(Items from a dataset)
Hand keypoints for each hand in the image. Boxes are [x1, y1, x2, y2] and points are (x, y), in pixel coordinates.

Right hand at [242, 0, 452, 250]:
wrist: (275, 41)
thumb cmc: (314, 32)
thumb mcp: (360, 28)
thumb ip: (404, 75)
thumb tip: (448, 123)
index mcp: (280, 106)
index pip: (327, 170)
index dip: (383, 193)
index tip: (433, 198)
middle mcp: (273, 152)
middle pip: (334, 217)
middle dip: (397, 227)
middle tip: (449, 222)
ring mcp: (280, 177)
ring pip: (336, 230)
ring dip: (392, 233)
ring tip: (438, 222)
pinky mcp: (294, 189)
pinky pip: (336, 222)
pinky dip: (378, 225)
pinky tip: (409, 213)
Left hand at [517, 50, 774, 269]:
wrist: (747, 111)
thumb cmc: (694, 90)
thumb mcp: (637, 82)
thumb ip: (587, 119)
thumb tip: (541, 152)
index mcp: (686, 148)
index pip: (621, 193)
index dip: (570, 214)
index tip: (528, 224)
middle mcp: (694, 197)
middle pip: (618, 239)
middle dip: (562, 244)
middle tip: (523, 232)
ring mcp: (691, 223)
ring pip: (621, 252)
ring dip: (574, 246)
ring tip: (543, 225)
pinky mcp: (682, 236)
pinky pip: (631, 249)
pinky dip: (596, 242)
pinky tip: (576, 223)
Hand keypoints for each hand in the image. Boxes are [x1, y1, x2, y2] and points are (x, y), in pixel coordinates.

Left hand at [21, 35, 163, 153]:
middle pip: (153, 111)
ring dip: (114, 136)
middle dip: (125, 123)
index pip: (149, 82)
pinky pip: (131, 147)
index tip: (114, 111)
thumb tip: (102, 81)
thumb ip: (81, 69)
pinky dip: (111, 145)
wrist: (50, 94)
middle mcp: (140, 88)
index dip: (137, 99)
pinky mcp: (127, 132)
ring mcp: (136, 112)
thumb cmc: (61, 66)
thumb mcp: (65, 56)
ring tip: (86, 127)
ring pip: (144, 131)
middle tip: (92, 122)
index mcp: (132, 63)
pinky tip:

■ **TASK BRIEF**
Transcribe the lines above between the line holding "wrist: (747, 111)" and the line holding "ring tip: (543, 225)", inclusive, exactly as they stand and with nothing added.

■ **EXERCISE SOLUTION**
wrist: (747, 111)
thumb cmc: (694, 90)
thumb mcp: (637, 82)
thumb ip: (587, 119)
thumb tip: (541, 152)
index mcp: (686, 148)
index pip: (621, 193)
index dip: (570, 214)
index tip: (528, 224)
middle mcp: (694, 197)
middle pip: (618, 239)
middle dip: (562, 244)
middle tip: (523, 232)
ring mcp: (691, 223)
ring pip: (621, 252)
ring dip: (574, 246)
ring tip: (543, 225)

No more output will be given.